Odwołana z delegacji sędzia Justyna Koska-Janusz pozywa ministra sprawiedliwości Zbigniewa Ziobrę. Chodzi o odwołanie z delegacji bez uzasadnienia i ostre słowa, jakich użył. Jego zdaniem sędzia „miała się wykazać wyjątkową nieudolnością" i nie poradzić sobie „z prowadzeniem prostej, choć głośnej sprawy". Pozew trafił do sądu, wyznaczono sędziego referenta, ale ten nie chce w niej orzekać. To strach?
Barbara Piwnik: Nawet tego nie zakładam. Jeżeli sędzia miałby się bać orzekać w sprawie przeciwko ministrowi, oznaczałoby to, że stracił kwalifikacje do pełnienia urzędu. Sędzia bać się nie może.

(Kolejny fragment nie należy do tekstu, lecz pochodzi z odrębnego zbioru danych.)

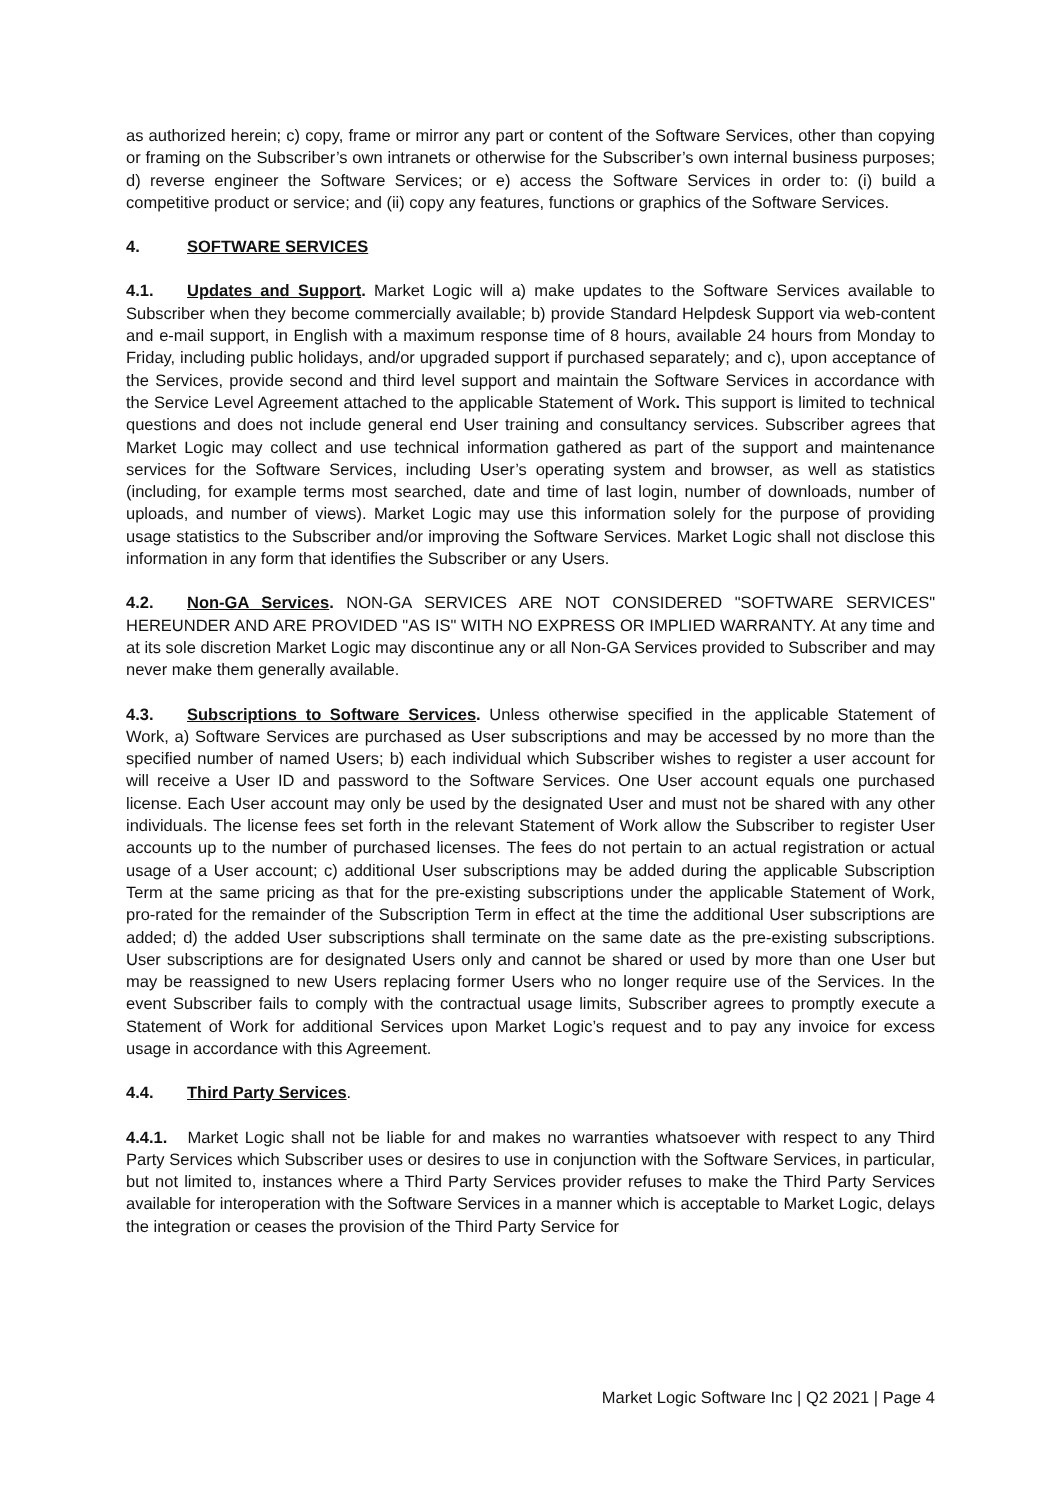as authorized herein; c) copy, frame or mirror any part or content of the Software Services, other than copying or framing on the Subscriber’s own intranets or otherwise for the Subscriber’s own internal business purposes; d) reverse engineer the Software Services; or e) access the Software Services in order to: (i) build a competitive product or service; and (ii) copy any features, functions or graphics of the Software Services.
4. SOFTWARE SERVICES
4.1. Updates and Support. Market Logic will a) make updates to the Software Services available to Subscriber when they become commercially available; b) provide Standard Helpdesk Support via web-content and e-mail support, in English with a maximum response time of 8 hours, available 24 hours from Monday to Friday, including public holidays, and/or upgraded support if purchased separately; and c), upon acceptance of the Services, provide second and third level support and maintain the Software Services in accordance with the Service Level Agreement attached to the applicable Statement of Work. This support is limited to technical questions and does not include general end User training and consultancy services. Subscriber agrees that Market Logic may collect and use technical information gathered as part of the support and maintenance services for the Software Services, including User’s operating system and browser, as well as statistics (including, for example terms most searched, date and time of last login, number of downloads, number of uploads, and number of views). Market Logic may use this information solely for the purpose of providing usage statistics to the Subscriber and/or improving the Software Services. Market Logic shall not disclose this information in any form that identifies the Subscriber or any Users.
4.2. Non-GA Services. NON-GA SERVICES ARE NOT CONSIDERED "SOFTWARE SERVICES" HEREUNDER AND ARE PROVIDED "AS IS" WITH NO EXPRESS OR IMPLIED WARRANTY. At any time and at its sole discretion Market Logic may discontinue any or all Non-GA Services provided to Subscriber and may never make them generally available.
4.3. Subscriptions to Software Services. Unless otherwise specified in the applicable Statement of Work, a) Software Services are purchased as User subscriptions and may be accessed by no more than the specified number of named Users; b) each individual which Subscriber wishes to register a user account for will receive a User ID and password to the Software Services. One User account equals one purchased license. Each User account may only be used by the designated User and must not be shared with any other individuals. The license fees set forth in the relevant Statement of Work allow the Subscriber to register User accounts up to the number of purchased licenses. The fees do not pertain to an actual registration or actual usage of a User account; c) additional User subscriptions may be added during the applicable Subscription Term at the same pricing as that for the pre-existing subscriptions under the applicable Statement of Work, pro-rated for the remainder of the Subscription Term in effect at the time the additional User subscriptions are added; d) the added User subscriptions shall terminate on the same date as the pre-existing subscriptions. User subscriptions are for designated Users only and cannot be shared or used by more than one User but may be reassigned to new Users replacing former Users who no longer require use of the Services. In the event Subscriber fails to comply with the contractual usage limits, Subscriber agrees to promptly execute a Statement of Work for additional Services upon Market Logic’s request and to pay any invoice for excess usage in accordance with this Agreement.
4.4. Third Party Services.
4.4.1. Market Logic shall not be liable for and makes no warranties whatsoever with respect to any Third Party Services which Subscriber uses or desires to use in conjunction with the Software Services, in particular, but not limited to, instances where a Third Party Services provider refuses to make the Third Party Services available for interoperation with the Software Services in a manner which is acceptable to Market Logic, delays the integration or ceases the provision of the Third Party Service for
Market Logic Software Inc | Q2 2021 | Page 4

To jednak może być szczególny proces.
A na czym ma polegać jego szczególność? Sprawa jak sprawa. Jest pozew, trzeba się nad nim pochylić i orzec. W swojej karierze miałam na sali różne ważne albo znane osoby. Nawet do głowy mi nie przyszło, żeby się bać.
Stała pani kiedyś po drugiej stronie sędziowskiego stołu?